Representing the intensity of a single trend.
Calculating:
Assume three trend strengths 。
The calculation process comprises the following steps:
Analysis of results:
the most pronounced trend intensity is 5 out of the three trends.
The formula:
Parameter interpretation and derivation process:
: and (5) predicting analysis results of the geological event, and synthesizing the estimated development of all the trend predicted geological events.
: Prediction parameters, representing the prediction weights of the multiple trends.
: The most pronounced trend intensity.
Calculating:
assuming prediction parameters And before。
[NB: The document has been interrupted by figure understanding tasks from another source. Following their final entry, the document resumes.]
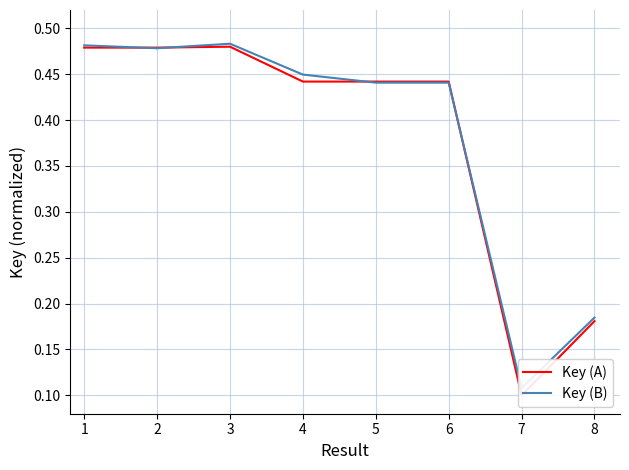

How many interior local peaks does the Key (B) series have?

1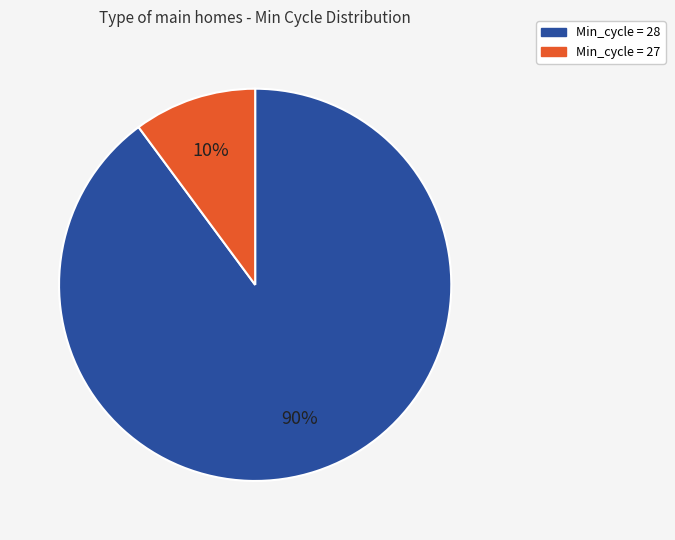

Is there a majority slice in this chart?

Yes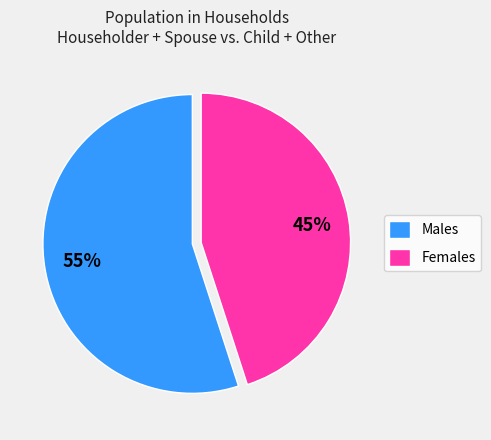

Is the sum of Males and Females greater than half?

Yes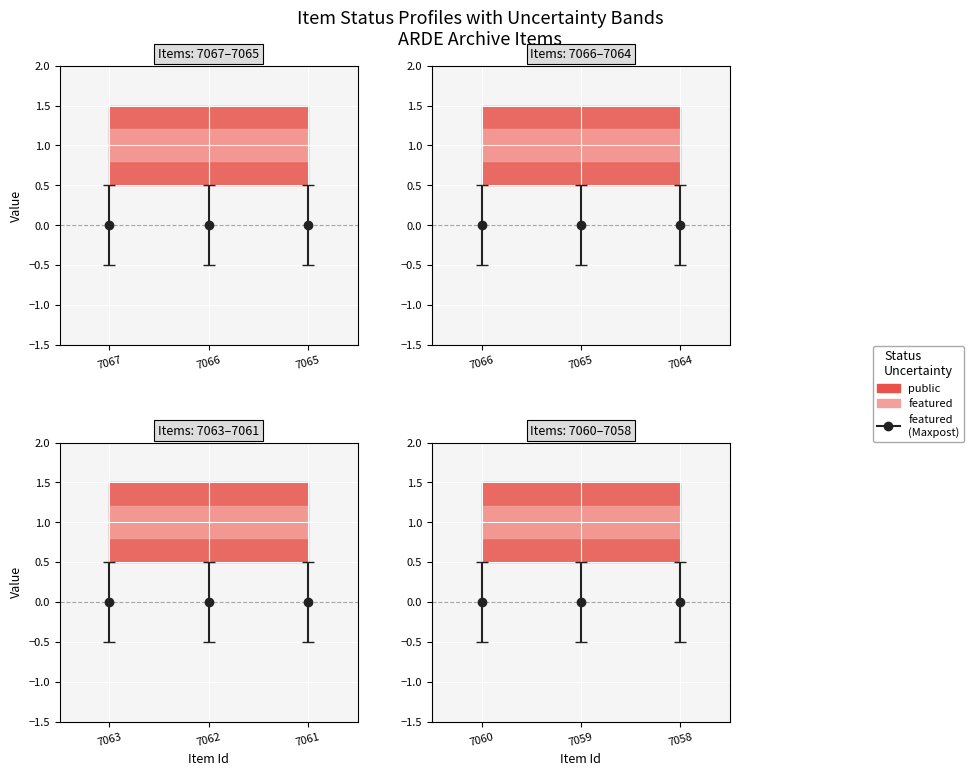

At which category is the sum across all series the highest?

7067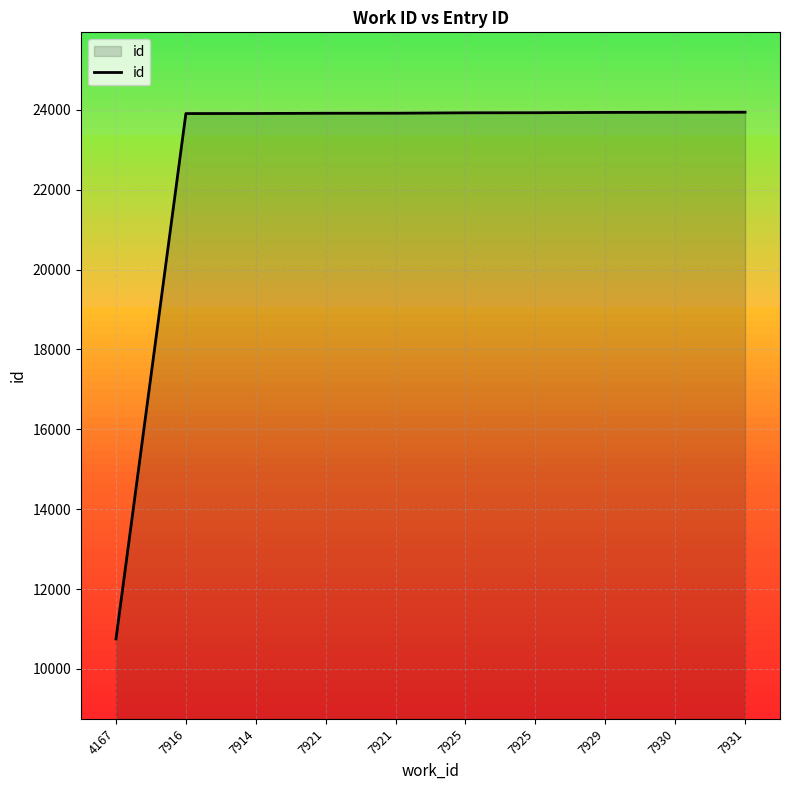

True or false: there are more than 1 points higher than both neighbors.

False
The calculation process comprises the following steps:
Analysis of results:
total predictive score representing the geological time resulting from the integrated multi-trend.
The present invention is not limited to the above embodiments, and any equivalent embodiments which can be changed or modified by the technical disclosure described above can be applied to other fields, but any simple modification, equivalent changes and modification made to the above embodiments according to the technical matter of the present invention will still fall within the scope of the technical disclosure.